Juan vuelve a caer rostro en
tierra, y llora más fuerte.
«Responde, Juan. ¿Dónde está
mi Hijo?».
«Madre... yo... Madre, le...
Madre...».
«Le han condenado, lo sé. Lo
que te pregunto es que dónde está en este momento».
«He hecho todo lo posible
porque me viera... He tratado de recurrir a alguien influyente para
obtener piedad, para que... para que le hicieran sufrir menos. No le
han hecho mucho daño...».
«No mientas,
Juan. Ni siquiera por compasión hacia una madre. No lo conseguirías.
Y sería inútil. Yo
sé.
Desde ayer noche le he seguido en su dolor. Tú no lo ves, pero mi
carne está magullada por los mismos azotes que Él ha recibido, y en
mi frente están las espinas; he sentido los golpes... todo. Pero
ahora... ya no veo. ¡Ahora ignoro dónde está mi Hijo, mi Hijo
condenado a la cruz!... ¡A la cruz!... ¡A la cruz!... ¡Oh, Dios,
dame fuerzas! Él tiene
que
verme. No
debo sentir
mi
dolor mientras Él esté sintiendo el suyo. Después, cuando todo
haya terminado, déjame morir, ¡oh Dios!, si Tú lo quieres. Ahora,
no. Por Él, porque me vea. Vamos, Juan. 4¿Dónde
está Jesús?».
«Está saliendo de la casa de
Pilato. Ese clamor es la turba que grita en torno a Él, atado, en
los escalones del Pretorio, esperando la cruz o ya caminando hacia el
Gólgota».
«Avisa a tu madre, Juan, y a
las otras mujeres. Vamos. Recoge ese cáliz, ese pan, esos paños...

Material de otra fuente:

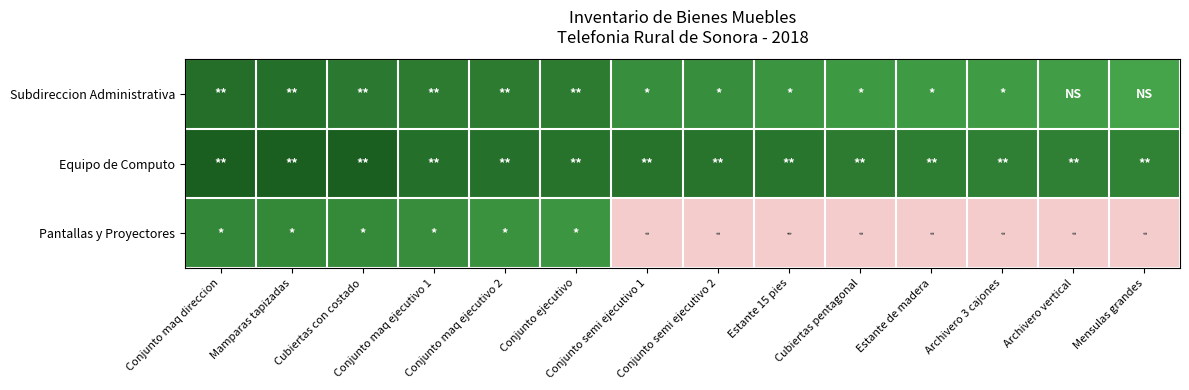

Reading left to right, list all the values displayed in this chart.

Subdireccion Administrativa: Conjunto maq direccion=9.4	Mamparas tapizadas=9.4	Cubiertas con costado=9.1	Conjunto maq ejecutivo 1=9.1	Conjunto maq ejecutivo 2=9.1	Conjunto ejecutivo=9.1	Conjunto semi ejecutivo 1=8.5	Conjunto semi ejecutivo 2=8.5	Estante 15 pies=8.3	Cubiertas pentagonal=8.1	Estante de madera=8.1	Archivero 3 cajones=8.1	Archivero vertical=8.0	Mensulas grandes=7.8
Equipo de Computo: Conjunto maq direccion=10.0	Mamparas tapizadas=10.0	Cubiertas con costado=10.0	Conjunto maq ejecutivo 1=9.4	Conjunto maq ejecutivo 2=9.4	Conjunto ejecutivo=9.3	Conjunto semi ejecutivo 1=9.3	Conjunto semi ejecutivo 2=9.2	Estante 15 pies=9.2	Cubiertas pentagonal=9.0	Estante de madera=9.0	Archivero 3 cajones=8.9	Archivero vertical=8.9	Mensulas grandes=8.8
Pantallas y Proyectores: Conjunto maq direccion=8.7	Mamparas tapizadas=8.6	Cubiertas con costado=8.6	Conjunto maq ejecutivo 1=8.5	Conjunto maq ejecutivo 2=8.4	Conjunto ejecutivo=8.3	Conjunto semi ejecutivo 1=0.0	Conjunto semi ejecutivo 2=0.0	Estante 15 pies=0.0	Cubiertas pentagonal=0.0	Estante de madera=0.0	Archivero 3 cajones=0.0	Archivero vertical=0.0	Mensulas grandes=0.0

Mételos aquí. Nos servirán de consuelo... más adelante... Vamos».
Juan recoge los objetos que
estaban en el suelo y sale para llamar a las mujeres. María le
espera, pasando por su cara esos paños, como buscando en ellos la
caricia de la mano de su Hijo, y besa el cáliz y el pan, y pone todo
encima de un vasar. Se envuelve estrechamente en su manto, y se cubre
con él hasta los ojos, por encima del velo que le envuelve la cabeza
y el cuello. No llora, pero sí tiembla. Y jadea tanto, con la boca
abierta, que parece faltarle el aire.
Juan entra de nuevo, seguido por
las mujeres, que lloran.
«¡Hijas! ¡Callad! ¡Ayudadme
a no llorar! Vamos». Y se apoya en Juan, que la guía y la sostiene
como si se tratara de una ciega.
La visión cesa así. Son las
12,30 de ahora, o sea, las 11,30 de la hora solar.